Vallee's reputation as a dance instructor carried around the world, said Joan Palethorpe, a former dancer with the Royal Ballet School who with Steve Becker purchased the dance studio in 1973. "I'd travel all over the world and would meet people who had taken classes from her," Palethorpe said.

"She was part of our family," Palethorpe said. As the studio's manager, Vallee worked alongside many of the dance stars who frequented it, including Liza Minelli, Debbie Reynolds, Joel Grey, Juliet Prowse, Paula Abdul, Cher, Gladys Knight and Michael Jackson.

Vallee was born in Paris on June 1, 1928, the daughter of a professional painter.

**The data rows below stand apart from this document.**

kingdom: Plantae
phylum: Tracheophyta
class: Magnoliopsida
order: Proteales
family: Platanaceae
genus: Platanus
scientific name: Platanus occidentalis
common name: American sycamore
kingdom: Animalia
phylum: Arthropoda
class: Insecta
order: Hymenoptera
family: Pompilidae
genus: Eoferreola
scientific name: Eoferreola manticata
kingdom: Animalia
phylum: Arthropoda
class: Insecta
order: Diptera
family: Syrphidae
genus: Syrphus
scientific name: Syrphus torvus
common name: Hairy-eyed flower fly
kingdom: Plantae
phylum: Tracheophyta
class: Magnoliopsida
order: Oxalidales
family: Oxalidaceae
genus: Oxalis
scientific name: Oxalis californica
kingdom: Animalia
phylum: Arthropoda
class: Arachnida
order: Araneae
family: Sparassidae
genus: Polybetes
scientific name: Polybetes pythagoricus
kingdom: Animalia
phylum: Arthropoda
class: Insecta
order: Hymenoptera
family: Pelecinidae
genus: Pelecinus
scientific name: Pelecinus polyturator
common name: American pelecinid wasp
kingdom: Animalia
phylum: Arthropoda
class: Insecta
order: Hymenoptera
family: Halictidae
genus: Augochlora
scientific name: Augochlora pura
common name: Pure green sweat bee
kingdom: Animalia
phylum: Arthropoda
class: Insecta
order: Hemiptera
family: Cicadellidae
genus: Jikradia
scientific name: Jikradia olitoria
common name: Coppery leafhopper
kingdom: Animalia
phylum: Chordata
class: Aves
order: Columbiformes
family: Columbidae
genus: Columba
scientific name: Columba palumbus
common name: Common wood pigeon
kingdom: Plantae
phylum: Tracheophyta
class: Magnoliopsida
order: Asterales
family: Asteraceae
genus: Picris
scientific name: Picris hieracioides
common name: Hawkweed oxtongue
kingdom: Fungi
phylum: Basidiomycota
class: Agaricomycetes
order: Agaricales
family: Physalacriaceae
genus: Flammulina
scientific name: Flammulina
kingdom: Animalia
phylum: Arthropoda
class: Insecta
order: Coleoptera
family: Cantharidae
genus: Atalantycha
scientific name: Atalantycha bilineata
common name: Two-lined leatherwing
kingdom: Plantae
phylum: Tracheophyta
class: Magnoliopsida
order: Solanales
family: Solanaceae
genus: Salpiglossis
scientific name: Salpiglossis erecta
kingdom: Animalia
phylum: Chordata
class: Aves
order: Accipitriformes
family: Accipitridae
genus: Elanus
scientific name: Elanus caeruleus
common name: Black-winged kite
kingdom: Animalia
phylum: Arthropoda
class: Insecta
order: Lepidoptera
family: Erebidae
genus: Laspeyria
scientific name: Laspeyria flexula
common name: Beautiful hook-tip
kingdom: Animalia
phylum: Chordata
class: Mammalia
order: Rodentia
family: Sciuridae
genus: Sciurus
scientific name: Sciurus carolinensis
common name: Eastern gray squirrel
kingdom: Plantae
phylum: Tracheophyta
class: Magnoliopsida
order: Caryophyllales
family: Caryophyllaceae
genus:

A young student of dance, she performed in "Ballet des Champs Elysees" as a 14-year-old and later became a soloist in Roland Petit's "Ballet de Paris." After learning to sing under the popular French singing artist Charles Aznavour, she moved into TV, the big screen and records.

She moved to Hollywood to work as a choreographer and mentored Leslie Caron in the 1955 movie "The Glass Slipper," an adaptation of the fairy tale "Cinderella."

She arrived in Las Vegas in 1962 as a lead singer in "Folies Bergere" at the Tropicana.

Her final public performance was at the Chi Chi Club in Palm Springs in 1979.

No funeral services have been scheduled.